A similar strategy was employed to target neutrophils at the site of FBR (Zhou et al., 2012a). The peptide, cinnamoyl-Phe-(D)Leu-Phe-(D)Leu-Phe (cFLFLF), has been shown to have a high affinity to formyl peptide receptors (FPR) of activated neutrophils (Locke et al., 2009). This peptide was conjugated to an Oyster 800 (O800) dye-incorporated, eight-arm PEG amine through carbodiimide-coupling reaction. Characterization studies showed that the FPR-targeting PEG-O800 NPR had an absorbance peak at 280 nm, corresponding to that of cFLFLF peptide and a fluorescence spectral emission at 800nm, matching that of free Oyster 800 dye. In vitro studies showed that PEG-O800-cFLFLF NPRs were specific to activated neutrophils with fluorescence intensities in direct correlation with neutrophil numbers.
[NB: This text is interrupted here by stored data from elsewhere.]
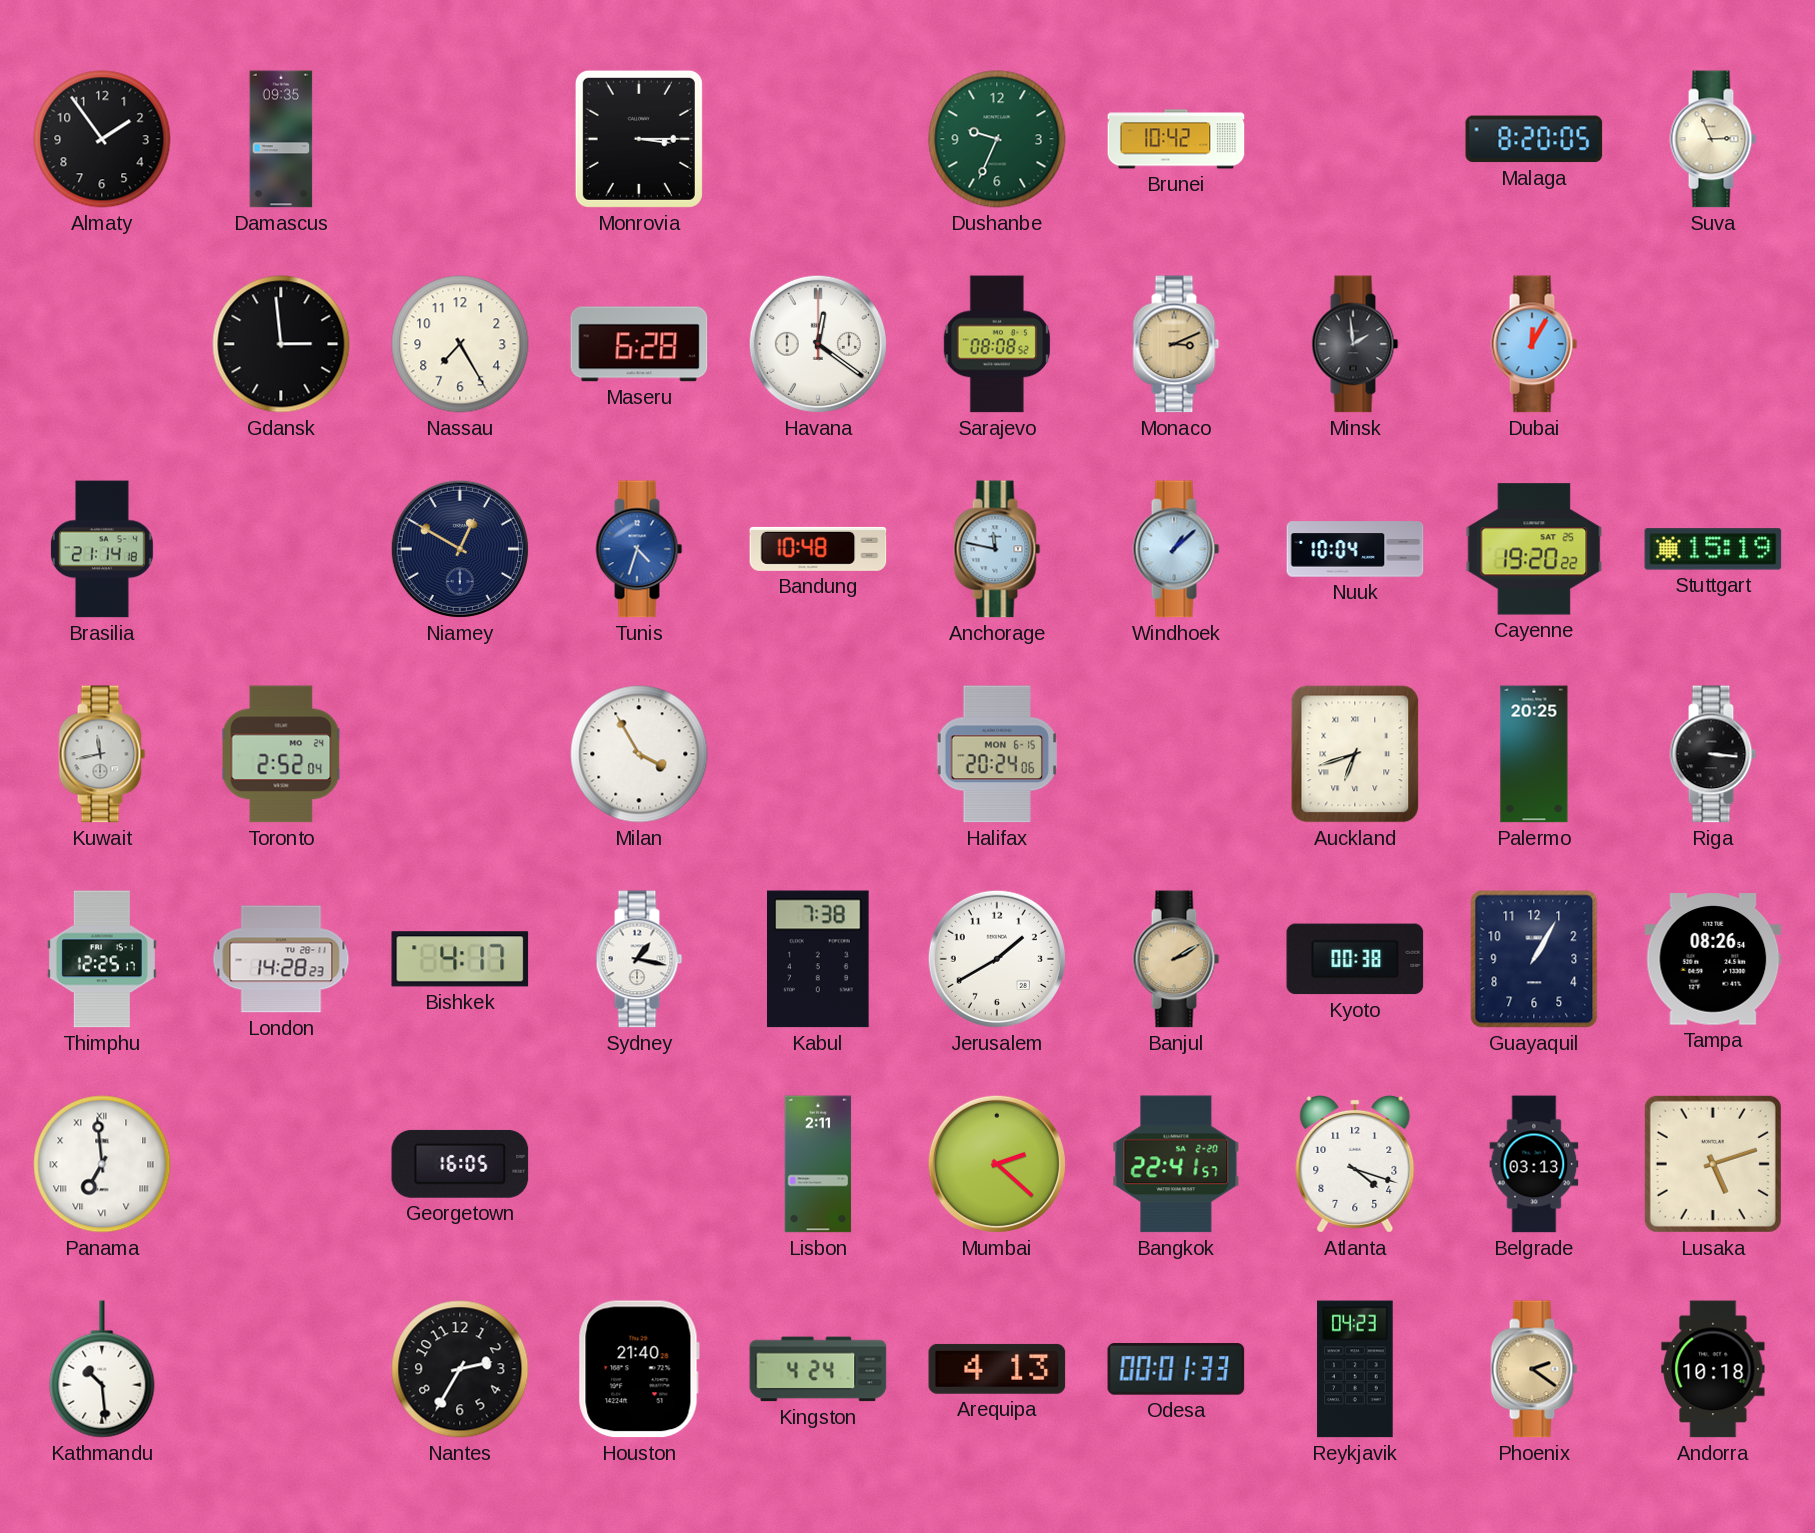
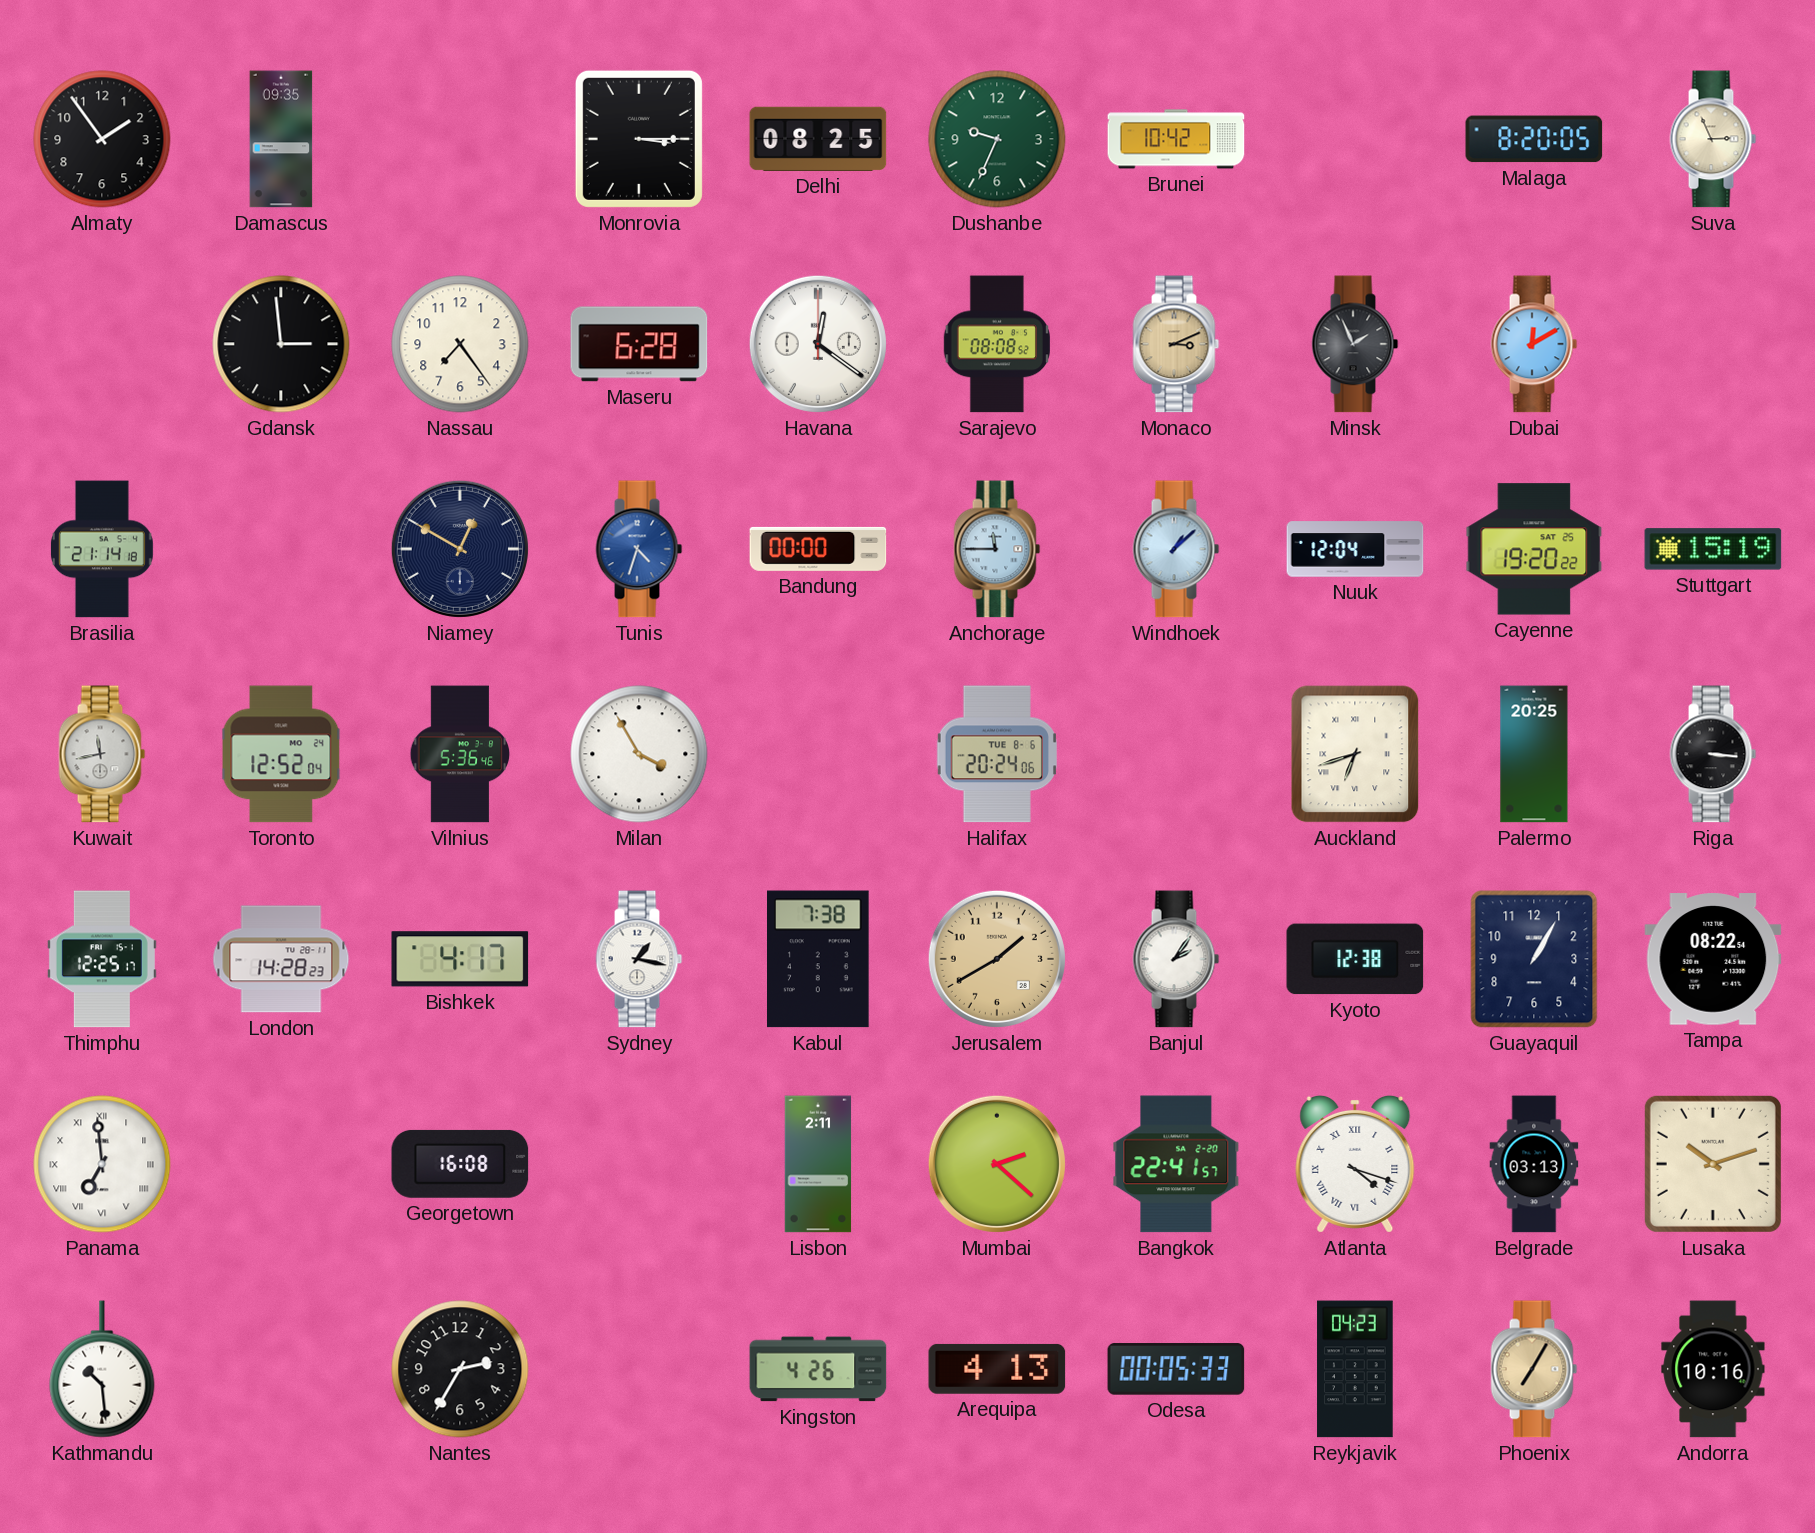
Delhi: none -> 08:25
Nassau: 7:25 -> 7:24
Minsk: 1:59 -> 1:56
Dubai: 12:05 -> 12:10
Bandung: 10:48 -> 00:00
Anchorage: 11:47 -> 11:45
Nuuk: 10:04 -> 12:04
Toronto: 2:52 -> 12:52
Vilnius: none -> 5:36
Halifax date: MON 6-15 -> TUE 8-6
Jerusalem dial: white -> champagne
Banjul: 2:10 -> 2:06
Banjul dial: champagne -> white
Kyoto: 00:38 -> 12:38
Tampa: 08:26 -> 08:22
Georgetown: 16:05 -> 16:08
Atlanta numerals: Arabic -> Roman
Lusaka: 5:12 -> 10:12
Houston: 21:40 -> none
Kingston: 4:24 -> 4:26
Odesa: 00:01 -> 00:05
Phoenix: 2:21 -> 7:05
Andorra: 10:18 -> 10:16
Next, to evaluate the ability of PEG-O800-cFLFLF NPRs to detect localized inflammatory responses in vivo, FPR-targeting PEG-O800 NPRs were delivered intravenously in mice subcutaneously injected with PLA and PEG particle implants. Results demonstrated that fluorescence signals were significantly higher in PLA injected sites compared to PEG sites and saline-injected controls. Furthermore, fluorescent images of tissue sections around PLA and PEG implant sites revealed significantly higher concentrations of FPR-targeting PEG-O800 NPRs in PLA compared to PEG implants. This observation was further confirmed by histological analysis, which showed that PLA particles recruited neutrophils to a greater extent than PEG implants, while negligible neutrophil numbers were observed in saline-injected controls. In contrast, neutrophil-depleted mice demonstrated a substantial reduction in neutrophil recruitment (~75%) around PLA implant sites compared to controls. Cumulatively, these results prove that FPR-targetingPEG-O800-cFLFLF NIR NPRs are promising for quantitatively assessing inflammatory responses associated with activated neutrophils around implanted biomaterials in vivo.